À cette époque se crée une classe nouvelle de commerçants, engendrée par l’importance accrue de l’artisanat : des jonques abordent de Chine et du monde malayo-indonésien, des ateliers produisent des objets précieux (laques, joyaux, soieries), des manufactures battent monnaie.

Les premiers navires européens apparaissent sur les côtes du Dai Viêt, accompagnés d’agents commerciaux ainsi que des premières missions évangéliques portugaises et françaises, dont les projets d’établissement et de prosélytisme vont semer le trouble dès les premières prises de contact.


Le renouveau des Tây Son

Dans cette crise de régime de la société vietnamienne, aucun des deux clans féodaux ne parvient à l’hégémonie. Malgré l’opposition des autorités à toute évangélisation de la part des missions catholiques, les missionnaires parviennent à prendre pied au Dai Viêt. À la fois méfiants sur leurs intentions profondes et intéressés par leurs connaissances techniques (astronomie et artillerie), les seigneurs vietnamiens pratiquent un jeu de bascule, faisant alterner les faveurs avec les interdits. La société des Missions étrangères, fondée à Paris dans la seconde moitié du xviie s. après les rapports fournis sur le Dai Viêt par le père Alexandre de Rhodes (1591-1660), favorise un prosélytisme qui, aux yeux des mandarins, constitue un danger pour l’édifice social et moral.

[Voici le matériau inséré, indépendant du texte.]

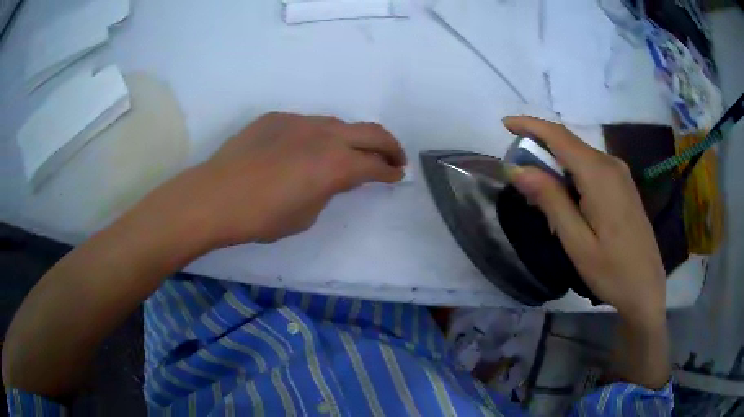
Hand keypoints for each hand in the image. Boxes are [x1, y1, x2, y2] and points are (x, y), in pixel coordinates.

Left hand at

Des incidents ne tardent pas à se produire à partir de l’antagonisme entre christianisme et confucianisme du fait du caractère œcuménique du premier. Des persécutions se développent à l’encontre des catéchumènes et des catéchistes dans le nord du pays. Par contre, sous les Nguyên, la cour de Huê se montre plus tolérante et recherche l’alliance des missionnaires.

La France, évincée de l’Inde par la Grande-Bretagne, recherche des compensations territoriales et songe à des établissements commerciaux sur la côte du Dai Viêt (mission P. Poivre en 1749).

Outre ces intrusions étrangères, le Dai Viêt se trouve confronté à l’intérieur à une insurrection menée par Nguyên Huu Câu, lettré de talent, qui combat les Trinh avec pour devise « Prendre aux riches pour partager entre les pauvres ».

En 1773, trois frères originaires du village de Tây Son, Nguyên Nhac, Nguyên Lu et Nguyên Huê, prennent la tête d’un mouvement insurrectionnel dirigé contre les exactions du régent Truong Phuc Loan et rallient les masses rurales contre les tyranneaux nobiliaires et la bureaucratie mandarinale. Des provinces entières tombent aux mains des insurgés, et les Nguyên, débordés, sont soudainement attaqués par les nordistes Trinh, qui s’emparent de Phu Xuân, la capitale (1775).

Les frères insurgés, connus sous le nom de Tây Son, traitent avec les Trinh pour combattre les forces nguyên, qu’ils dispersent et acculent à la défaite (1783). Le prince Nguyên Anh (1762-1820), fils du dernier seigneur nguyên, tué par les Tây Son, se réfugie dans l’île de Phu Quôc et, en désespoir de cause, fait appel aux Siamois, qui dépêchent des troupes, escomptant pour leur engagement des avantages ultérieurs. Mais Nguyên Huê, le cadet des Tây Son et l’âme du mouvement, écrase les Siamois sur la rivière de My Tho (1785).

Les Tây Son, débarrassés des Nguyên, tournent leurs forces contre les Trinh. Aidé efficacement par la population, Nguyên Huê, qui se présente en restaurateur de la dynastie légitime Lê, atteint le fleuve Rouge et défait ses adversaires, mettant fin à la sécession.